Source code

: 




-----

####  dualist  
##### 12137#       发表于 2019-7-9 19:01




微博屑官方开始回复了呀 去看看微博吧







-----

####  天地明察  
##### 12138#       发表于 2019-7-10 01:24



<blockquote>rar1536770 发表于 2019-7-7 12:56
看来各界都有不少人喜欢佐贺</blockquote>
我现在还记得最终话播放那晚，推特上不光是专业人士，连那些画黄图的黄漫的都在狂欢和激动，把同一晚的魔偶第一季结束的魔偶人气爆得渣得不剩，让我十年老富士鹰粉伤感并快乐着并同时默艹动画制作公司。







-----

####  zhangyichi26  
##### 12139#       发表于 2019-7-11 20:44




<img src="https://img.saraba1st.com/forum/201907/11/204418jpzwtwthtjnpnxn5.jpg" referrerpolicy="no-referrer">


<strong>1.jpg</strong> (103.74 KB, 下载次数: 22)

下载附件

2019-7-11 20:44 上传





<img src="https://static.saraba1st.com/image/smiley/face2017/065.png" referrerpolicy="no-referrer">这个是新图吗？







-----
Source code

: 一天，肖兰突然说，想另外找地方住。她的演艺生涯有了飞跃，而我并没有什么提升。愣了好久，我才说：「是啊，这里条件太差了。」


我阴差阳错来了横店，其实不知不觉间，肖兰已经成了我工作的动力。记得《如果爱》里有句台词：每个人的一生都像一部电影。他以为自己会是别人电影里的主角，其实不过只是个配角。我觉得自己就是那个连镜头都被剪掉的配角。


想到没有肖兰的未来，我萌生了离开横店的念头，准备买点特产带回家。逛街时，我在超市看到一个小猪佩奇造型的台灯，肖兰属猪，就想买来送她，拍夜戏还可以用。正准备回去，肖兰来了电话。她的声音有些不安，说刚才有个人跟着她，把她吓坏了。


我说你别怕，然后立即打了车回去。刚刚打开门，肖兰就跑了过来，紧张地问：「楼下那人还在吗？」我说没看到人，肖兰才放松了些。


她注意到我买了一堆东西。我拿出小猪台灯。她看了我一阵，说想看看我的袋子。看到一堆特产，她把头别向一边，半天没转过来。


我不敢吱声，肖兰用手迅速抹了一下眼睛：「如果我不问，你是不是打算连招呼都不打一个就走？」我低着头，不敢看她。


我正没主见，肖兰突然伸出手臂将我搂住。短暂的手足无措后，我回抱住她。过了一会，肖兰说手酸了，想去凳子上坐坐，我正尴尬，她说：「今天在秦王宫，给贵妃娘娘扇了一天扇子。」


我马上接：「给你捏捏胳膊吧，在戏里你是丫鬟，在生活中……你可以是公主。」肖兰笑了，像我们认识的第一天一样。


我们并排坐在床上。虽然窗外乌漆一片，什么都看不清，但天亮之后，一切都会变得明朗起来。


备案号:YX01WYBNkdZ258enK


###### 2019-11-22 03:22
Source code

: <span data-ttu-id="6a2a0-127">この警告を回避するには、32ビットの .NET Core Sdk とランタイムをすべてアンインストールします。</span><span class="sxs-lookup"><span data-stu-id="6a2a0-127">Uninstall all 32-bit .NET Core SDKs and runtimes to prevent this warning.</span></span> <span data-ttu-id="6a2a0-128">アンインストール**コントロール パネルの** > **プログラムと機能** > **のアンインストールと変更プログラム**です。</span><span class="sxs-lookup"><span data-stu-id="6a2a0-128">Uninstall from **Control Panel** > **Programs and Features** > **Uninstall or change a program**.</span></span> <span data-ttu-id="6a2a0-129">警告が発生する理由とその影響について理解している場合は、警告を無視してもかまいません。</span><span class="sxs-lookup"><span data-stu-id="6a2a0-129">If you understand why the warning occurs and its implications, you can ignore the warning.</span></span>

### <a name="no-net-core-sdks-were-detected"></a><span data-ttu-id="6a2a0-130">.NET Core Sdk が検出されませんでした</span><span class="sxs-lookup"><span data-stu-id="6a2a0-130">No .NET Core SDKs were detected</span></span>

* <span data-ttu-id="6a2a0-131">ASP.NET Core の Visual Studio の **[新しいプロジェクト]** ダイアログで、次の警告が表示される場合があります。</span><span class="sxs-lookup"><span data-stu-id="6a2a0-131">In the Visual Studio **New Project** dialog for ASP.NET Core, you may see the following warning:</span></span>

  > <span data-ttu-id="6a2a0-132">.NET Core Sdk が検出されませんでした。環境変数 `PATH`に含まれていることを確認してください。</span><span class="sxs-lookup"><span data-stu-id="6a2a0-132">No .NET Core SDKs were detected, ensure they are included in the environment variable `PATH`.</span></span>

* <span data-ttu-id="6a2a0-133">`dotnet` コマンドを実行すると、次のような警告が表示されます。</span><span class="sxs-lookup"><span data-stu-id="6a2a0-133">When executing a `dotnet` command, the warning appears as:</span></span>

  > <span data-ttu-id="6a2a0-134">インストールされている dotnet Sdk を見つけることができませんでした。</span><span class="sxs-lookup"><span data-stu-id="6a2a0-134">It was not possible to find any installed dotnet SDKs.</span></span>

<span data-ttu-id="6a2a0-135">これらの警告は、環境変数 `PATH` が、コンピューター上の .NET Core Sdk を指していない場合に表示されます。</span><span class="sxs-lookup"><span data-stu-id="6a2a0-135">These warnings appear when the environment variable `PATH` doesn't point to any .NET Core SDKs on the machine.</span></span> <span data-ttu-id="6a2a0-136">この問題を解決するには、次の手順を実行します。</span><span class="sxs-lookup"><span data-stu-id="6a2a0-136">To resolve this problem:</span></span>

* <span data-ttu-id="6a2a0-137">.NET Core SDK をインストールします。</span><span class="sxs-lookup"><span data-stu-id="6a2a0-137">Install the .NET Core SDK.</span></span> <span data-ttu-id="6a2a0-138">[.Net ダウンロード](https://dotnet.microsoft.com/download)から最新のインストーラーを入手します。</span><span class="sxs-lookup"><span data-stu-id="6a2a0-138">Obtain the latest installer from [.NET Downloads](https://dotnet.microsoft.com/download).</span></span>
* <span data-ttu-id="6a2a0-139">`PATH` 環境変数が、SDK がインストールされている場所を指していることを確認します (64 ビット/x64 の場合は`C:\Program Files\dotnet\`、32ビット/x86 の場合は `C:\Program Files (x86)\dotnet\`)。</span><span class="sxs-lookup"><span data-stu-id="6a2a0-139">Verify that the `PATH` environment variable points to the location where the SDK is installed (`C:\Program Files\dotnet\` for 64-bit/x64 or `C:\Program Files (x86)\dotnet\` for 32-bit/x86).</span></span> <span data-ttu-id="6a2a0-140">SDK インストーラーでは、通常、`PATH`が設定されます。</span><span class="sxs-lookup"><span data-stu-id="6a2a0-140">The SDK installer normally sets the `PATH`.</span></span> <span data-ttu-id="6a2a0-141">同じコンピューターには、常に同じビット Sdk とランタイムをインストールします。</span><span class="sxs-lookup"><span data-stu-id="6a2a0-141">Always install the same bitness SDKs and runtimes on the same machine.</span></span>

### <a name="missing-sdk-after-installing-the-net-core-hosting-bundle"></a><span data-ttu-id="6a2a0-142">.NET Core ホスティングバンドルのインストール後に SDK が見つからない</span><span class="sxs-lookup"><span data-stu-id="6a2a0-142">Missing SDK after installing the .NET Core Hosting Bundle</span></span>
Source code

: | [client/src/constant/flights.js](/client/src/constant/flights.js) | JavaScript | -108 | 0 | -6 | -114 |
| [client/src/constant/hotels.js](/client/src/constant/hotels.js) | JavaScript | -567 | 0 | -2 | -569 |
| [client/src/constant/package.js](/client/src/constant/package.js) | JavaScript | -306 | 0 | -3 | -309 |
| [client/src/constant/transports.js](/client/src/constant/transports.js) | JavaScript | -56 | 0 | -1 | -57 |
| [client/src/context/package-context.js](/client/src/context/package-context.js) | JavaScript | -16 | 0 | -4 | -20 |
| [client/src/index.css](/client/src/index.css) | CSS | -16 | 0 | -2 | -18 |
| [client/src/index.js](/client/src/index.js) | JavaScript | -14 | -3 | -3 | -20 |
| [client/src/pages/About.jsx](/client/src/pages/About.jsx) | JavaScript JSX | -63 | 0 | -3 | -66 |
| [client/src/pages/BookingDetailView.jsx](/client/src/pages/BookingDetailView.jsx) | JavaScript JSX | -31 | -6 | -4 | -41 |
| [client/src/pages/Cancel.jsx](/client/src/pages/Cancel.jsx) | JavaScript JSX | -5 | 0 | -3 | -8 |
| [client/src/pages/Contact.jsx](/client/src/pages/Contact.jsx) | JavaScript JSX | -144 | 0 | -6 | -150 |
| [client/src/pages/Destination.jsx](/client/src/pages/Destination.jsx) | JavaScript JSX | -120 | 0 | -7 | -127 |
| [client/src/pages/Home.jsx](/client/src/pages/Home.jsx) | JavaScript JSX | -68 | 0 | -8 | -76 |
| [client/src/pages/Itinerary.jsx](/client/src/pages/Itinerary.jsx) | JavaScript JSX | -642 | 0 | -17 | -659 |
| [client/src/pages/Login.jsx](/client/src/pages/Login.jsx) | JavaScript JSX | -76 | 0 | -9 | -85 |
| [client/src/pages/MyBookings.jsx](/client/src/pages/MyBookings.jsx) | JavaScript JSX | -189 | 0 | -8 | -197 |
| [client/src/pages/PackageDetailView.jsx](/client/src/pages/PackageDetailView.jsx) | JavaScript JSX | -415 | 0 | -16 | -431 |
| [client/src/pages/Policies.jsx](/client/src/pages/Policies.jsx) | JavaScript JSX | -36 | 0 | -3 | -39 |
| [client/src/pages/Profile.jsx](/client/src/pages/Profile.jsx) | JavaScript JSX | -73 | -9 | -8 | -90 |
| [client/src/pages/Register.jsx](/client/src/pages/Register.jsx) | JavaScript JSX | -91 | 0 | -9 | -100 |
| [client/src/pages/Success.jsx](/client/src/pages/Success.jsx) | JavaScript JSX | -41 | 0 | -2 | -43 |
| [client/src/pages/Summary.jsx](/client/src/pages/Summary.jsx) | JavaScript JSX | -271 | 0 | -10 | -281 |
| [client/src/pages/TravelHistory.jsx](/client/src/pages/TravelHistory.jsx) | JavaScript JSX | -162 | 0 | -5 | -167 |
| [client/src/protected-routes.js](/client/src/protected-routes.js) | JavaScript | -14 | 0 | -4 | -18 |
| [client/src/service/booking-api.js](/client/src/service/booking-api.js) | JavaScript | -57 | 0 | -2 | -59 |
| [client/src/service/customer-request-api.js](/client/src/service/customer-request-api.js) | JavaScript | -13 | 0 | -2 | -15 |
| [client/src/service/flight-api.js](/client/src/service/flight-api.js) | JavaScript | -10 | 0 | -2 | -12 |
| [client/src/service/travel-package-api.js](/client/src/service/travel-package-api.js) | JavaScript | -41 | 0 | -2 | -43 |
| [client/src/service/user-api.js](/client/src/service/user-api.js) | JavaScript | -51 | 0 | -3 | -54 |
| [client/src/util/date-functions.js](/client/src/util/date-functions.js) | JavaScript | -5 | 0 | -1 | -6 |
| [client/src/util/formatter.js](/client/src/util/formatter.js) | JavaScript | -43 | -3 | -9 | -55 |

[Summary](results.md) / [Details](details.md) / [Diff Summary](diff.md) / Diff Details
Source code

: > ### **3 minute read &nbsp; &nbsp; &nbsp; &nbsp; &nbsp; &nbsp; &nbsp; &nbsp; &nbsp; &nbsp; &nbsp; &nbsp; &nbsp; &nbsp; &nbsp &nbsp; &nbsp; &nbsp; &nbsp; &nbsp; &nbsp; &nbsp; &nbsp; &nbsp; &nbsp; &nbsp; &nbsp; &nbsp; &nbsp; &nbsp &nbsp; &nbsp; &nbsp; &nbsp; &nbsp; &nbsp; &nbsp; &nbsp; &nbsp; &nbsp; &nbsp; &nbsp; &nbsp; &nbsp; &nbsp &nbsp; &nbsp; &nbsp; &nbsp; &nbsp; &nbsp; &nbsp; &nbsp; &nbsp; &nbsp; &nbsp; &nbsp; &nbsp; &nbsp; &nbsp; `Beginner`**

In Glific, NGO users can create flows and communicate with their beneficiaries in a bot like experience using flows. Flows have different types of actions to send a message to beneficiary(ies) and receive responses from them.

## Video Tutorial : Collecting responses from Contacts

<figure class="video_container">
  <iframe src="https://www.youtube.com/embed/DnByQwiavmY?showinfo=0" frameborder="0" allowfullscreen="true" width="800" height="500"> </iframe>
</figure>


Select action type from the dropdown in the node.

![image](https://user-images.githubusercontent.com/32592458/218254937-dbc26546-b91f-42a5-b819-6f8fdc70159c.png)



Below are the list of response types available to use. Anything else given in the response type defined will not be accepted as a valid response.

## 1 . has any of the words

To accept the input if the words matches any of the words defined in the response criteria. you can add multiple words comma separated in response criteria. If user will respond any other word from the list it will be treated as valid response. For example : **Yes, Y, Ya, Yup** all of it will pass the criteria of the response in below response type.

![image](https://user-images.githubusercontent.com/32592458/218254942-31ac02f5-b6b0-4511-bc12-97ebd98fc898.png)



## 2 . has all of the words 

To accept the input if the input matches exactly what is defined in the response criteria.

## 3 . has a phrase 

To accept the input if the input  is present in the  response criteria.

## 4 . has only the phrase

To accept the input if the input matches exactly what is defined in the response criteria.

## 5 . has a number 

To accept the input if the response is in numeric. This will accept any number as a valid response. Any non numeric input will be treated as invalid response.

> What is needed
Look through the records for the string "blockquote". Copy every line that has it.

> Response to the exercise
<blockquote>rar1536770 发表于 2019-7-7 12:56
看来各界都有不少人喜欢佐贺</blockquote>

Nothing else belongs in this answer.